» What needs to be done
Copy out every line of the material word for word. Don't reproduce the picture itself in your answer.

Data entries
○ ○ ○ ○
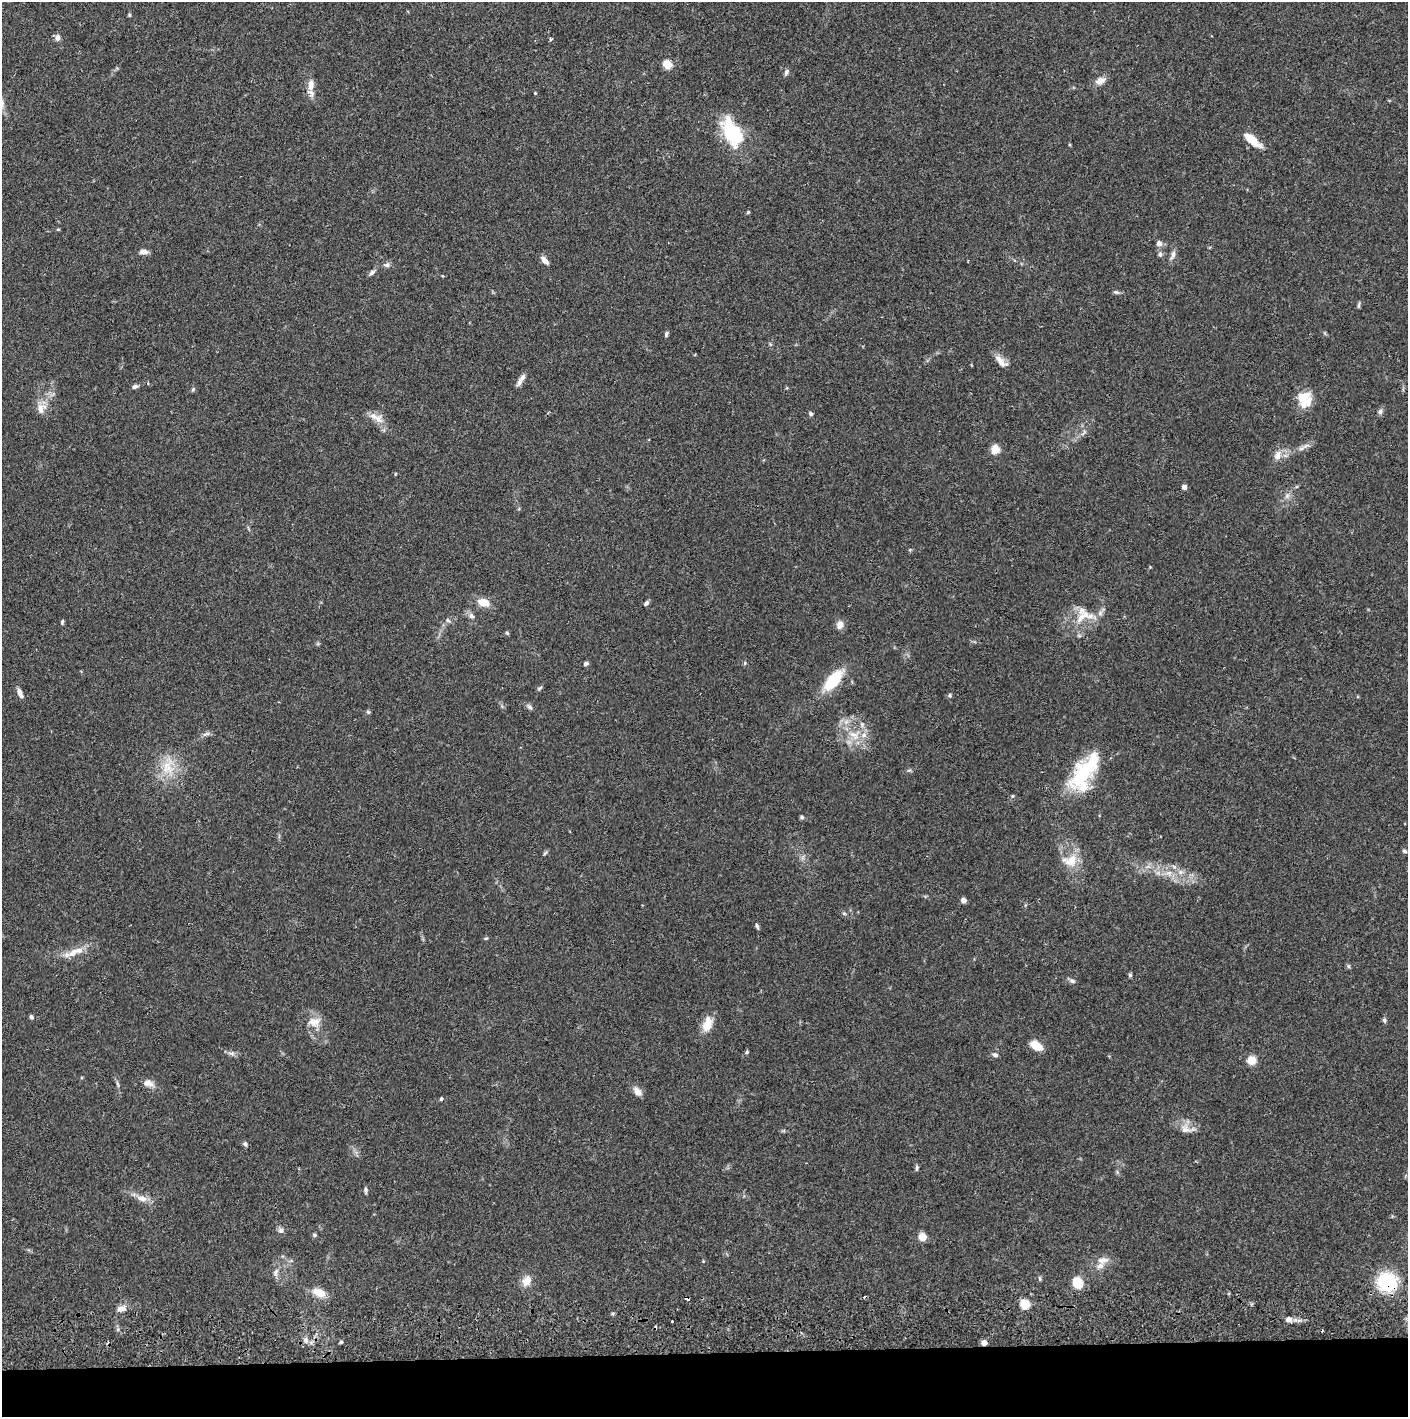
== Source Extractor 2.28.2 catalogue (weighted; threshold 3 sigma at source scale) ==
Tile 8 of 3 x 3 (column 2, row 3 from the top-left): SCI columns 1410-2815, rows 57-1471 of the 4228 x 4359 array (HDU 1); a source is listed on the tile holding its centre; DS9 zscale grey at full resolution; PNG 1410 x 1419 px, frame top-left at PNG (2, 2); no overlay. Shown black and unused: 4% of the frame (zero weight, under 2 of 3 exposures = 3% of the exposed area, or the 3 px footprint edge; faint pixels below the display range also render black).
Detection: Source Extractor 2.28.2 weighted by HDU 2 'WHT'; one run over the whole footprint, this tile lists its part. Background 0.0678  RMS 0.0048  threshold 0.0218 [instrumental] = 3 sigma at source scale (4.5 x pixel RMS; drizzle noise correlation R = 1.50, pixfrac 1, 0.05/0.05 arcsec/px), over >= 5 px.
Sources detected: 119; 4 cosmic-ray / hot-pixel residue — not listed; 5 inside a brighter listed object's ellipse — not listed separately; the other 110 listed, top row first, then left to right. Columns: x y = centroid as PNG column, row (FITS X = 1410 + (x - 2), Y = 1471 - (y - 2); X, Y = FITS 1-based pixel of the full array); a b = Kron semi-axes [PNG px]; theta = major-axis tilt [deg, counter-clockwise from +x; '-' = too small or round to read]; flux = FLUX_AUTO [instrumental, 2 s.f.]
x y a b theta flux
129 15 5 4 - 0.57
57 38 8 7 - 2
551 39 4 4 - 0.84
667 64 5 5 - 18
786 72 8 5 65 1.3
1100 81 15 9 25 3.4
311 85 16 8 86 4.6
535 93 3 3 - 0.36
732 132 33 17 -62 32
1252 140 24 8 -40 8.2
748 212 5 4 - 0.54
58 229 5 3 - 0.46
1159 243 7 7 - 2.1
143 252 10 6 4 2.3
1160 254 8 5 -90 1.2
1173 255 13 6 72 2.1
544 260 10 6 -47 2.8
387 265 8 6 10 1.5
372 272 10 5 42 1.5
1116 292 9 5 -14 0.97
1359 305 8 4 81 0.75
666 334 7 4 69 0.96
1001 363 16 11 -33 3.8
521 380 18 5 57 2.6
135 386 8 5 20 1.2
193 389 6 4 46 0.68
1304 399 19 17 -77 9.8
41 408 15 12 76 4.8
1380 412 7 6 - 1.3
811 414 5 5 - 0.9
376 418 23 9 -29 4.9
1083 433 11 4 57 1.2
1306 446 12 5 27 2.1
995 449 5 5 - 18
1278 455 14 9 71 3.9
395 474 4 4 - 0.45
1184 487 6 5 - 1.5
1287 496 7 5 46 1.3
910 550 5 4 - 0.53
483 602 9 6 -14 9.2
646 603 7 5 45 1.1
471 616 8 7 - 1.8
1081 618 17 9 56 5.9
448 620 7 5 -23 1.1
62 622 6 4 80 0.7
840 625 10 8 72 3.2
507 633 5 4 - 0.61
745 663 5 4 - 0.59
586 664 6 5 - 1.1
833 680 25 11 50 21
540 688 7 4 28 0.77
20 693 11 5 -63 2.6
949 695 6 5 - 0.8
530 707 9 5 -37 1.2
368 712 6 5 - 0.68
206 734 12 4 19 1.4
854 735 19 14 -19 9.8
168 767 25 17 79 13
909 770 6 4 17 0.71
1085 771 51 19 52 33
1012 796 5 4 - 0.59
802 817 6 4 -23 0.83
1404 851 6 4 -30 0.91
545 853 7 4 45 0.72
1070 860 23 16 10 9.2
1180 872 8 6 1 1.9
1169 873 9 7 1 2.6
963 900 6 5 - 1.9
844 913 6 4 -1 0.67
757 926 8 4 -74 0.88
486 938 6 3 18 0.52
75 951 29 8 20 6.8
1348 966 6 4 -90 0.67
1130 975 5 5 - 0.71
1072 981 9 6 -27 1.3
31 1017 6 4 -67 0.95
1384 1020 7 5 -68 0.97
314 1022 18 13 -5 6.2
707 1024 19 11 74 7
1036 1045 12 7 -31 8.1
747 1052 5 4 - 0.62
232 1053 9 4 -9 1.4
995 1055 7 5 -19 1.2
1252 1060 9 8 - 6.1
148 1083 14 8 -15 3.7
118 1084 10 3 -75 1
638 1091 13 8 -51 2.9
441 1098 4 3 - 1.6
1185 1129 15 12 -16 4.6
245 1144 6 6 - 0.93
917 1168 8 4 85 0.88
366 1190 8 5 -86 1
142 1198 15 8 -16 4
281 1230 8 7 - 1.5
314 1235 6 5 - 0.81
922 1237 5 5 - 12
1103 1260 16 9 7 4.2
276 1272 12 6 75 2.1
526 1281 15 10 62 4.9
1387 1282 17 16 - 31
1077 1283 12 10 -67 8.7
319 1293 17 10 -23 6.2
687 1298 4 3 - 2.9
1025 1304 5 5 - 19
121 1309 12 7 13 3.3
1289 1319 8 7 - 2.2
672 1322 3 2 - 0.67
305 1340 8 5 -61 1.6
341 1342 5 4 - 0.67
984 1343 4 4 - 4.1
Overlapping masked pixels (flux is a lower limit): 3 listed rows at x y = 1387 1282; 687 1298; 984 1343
○ ○ ○ ○
» Result below
== Source Extractor 2.28.2 catalogue (weighted; threshold 3 sigma at source scale) ==
Tile 8 of 3 x 3 (column 2, row 3 from the top-left): SCI columns 1410-2815, rows 57-1471 of the 4228 x 4359 array (HDU 1); a source is listed on the tile holding its centre; DS9 zscale grey at full resolution; PNG 1410 x 1419 px, frame top-left at PNG (2, 2); no overlay. Shown black and unused: 4% of the frame (zero weight, under 2 of 3 exposures = 3% of the exposed area, or the 3 px footprint edge; faint pixels below the display range also render black).
Detection: Source Extractor 2.28.2 weighted by HDU 2 'WHT'; one run over the whole footprint, this tile lists its part. Background 0.0678  RMS 0.0048  threshold 0.0218 [instrumental] = 3 sigma at source scale (4.5 x pixel RMS; drizzle noise correlation R = 1.50, pixfrac 1, 0.05/0.05 arcsec/px), over >= 5 px.
Sources detected: 119; 4 cosmic-ray / hot-pixel residue — not listed; 5 inside a brighter listed object's ellipse — not listed separately; the other 110 listed, top row first, then left to right. Columns: x y = centroid as PNG column, row (FITS X = 1410 + (x - 2), Y = 1471 - (y - 2); X, Y = FITS 1-based pixel of the full array); a b = Kron semi-axes [PNG px]; theta = major-axis tilt [deg, counter-clockwise from +x; '-' = too small or round to read]; flux = FLUX_AUTO [instrumental, 2 s.f.]
x y a b theta flux
129 15 5 4 - 0.57
57 38 8 7 - 2
551 39 4 4 - 0.84
667 64 5 5 - 18
786 72 8 5 65 1.3
1100 81 15 9 25 3.4
311 85 16 8 86 4.6
535 93 3 3 - 0.36
732 132 33 17 -62 32
1252 140 24 8 -40 8.2
748 212 5 4 - 0.54
58 229 5 3 - 0.46
1159 243 7 7 - 2.1
143 252 10 6 4 2.3
1160 254 8 5 -90 1.2
1173 255 13 6 72 2.1
544 260 10 6 -47 2.8
387 265 8 6 10 1.5
372 272 10 5 42 1.5
1116 292 9 5 -14 0.97
1359 305 8 4 81 0.75
666 334 7 4 69 0.96
1001 363 16 11 -33 3.8
521 380 18 5 57 2.6
135 386 8 5 20 1.2
193 389 6 4 46 0.68
1304 399 19 17 -77 9.8
41 408 15 12 76 4.8
1380 412 7 6 - 1.3
811 414 5 5 - 0.9
376 418 23 9 -29 4.9
1083 433 11 4 57 1.2
1306 446 12 5 27 2.1
995 449 5 5 - 18
1278 455 14 9 71 3.9
395 474 4 4 - 0.45
1184 487 6 5 - 1.5
1287 496 7 5 46 1.3
910 550 5 4 - 0.53
483 602 9 6 -14 9.2
646 603 7 5 45 1.1
471 616 8 7 - 1.8
1081 618 17 9 56 5.9
448 620 7 5 -23 1.1
62 622 6 4 80 0.7
840 625 10 8 72 3.2
507 633 5 4 - 0.61
745 663 5 4 - 0.59
586 664 6 5 - 1.1
833 680 25 11 50 21
540 688 7 4 28 0.77
20 693 11 5 -63 2.6
949 695 6 5 - 0.8
530 707 9 5 -37 1.2
368 712 6 5 - 0.68
206 734 12 4 19 1.4
854 735 19 14 -19 9.8
168 767 25 17 79 13
909 770 6 4 17 0.71
1085 771 51 19 52 33
1012 796 5 4 - 0.59
802 817 6 4 -23 0.83
1404 851 6 4 -30 0.91
545 853 7 4 45 0.72
1070 860 23 16 10 9.2
1180 872 8 6 1 1.9
1169 873 9 7 1 2.6
963 900 6 5 - 1.9
844 913 6 4 -1 0.67
757 926 8 4 -74 0.88
486 938 6 3 18 0.52
75 951 29 8 20 6.8
1348 966 6 4 -90 0.67
1130 975 5 5 - 0.71
1072 981 9 6 -27 1.3
31 1017 6 4 -67 0.95
1384 1020 7 5 -68 0.97
314 1022 18 13 -5 6.2
707 1024 19 11 74 7
1036 1045 12 7 -31 8.1
747 1052 5 4 - 0.62
232 1053 9 4 -9 1.4
995 1055 7 5 -19 1.2
1252 1060 9 8 - 6.1
148 1083 14 8 -15 3.7
118 1084 10 3 -75 1
638 1091 13 8 -51 2.9
441 1098 4 3 - 1.6
1185 1129 15 12 -16 4.6
245 1144 6 6 - 0.93
917 1168 8 4 85 0.88
366 1190 8 5 -86 1
142 1198 15 8 -16 4
281 1230 8 7 - 1.5
314 1235 6 5 - 0.81
922 1237 5 5 - 12
1103 1260 16 9 7 4.2
276 1272 12 6 75 2.1
526 1281 15 10 62 4.9
1387 1282 17 16 - 31
1077 1283 12 10 -67 8.7
319 1293 17 10 -23 6.2
687 1298 4 3 - 2.9
1025 1304 5 5 - 19
121 1309 12 7 13 3.3
1289 1319 8 7 - 2.2
672 1322 3 2 - 0.67
305 1340 8 5 -61 1.6
341 1342 5 4 - 0.67
984 1343 4 4 - 4.1
Overlapping masked pixels (flux is a lower limit): 3 listed rows at x y = 1387 1282; 687 1298; 984 1343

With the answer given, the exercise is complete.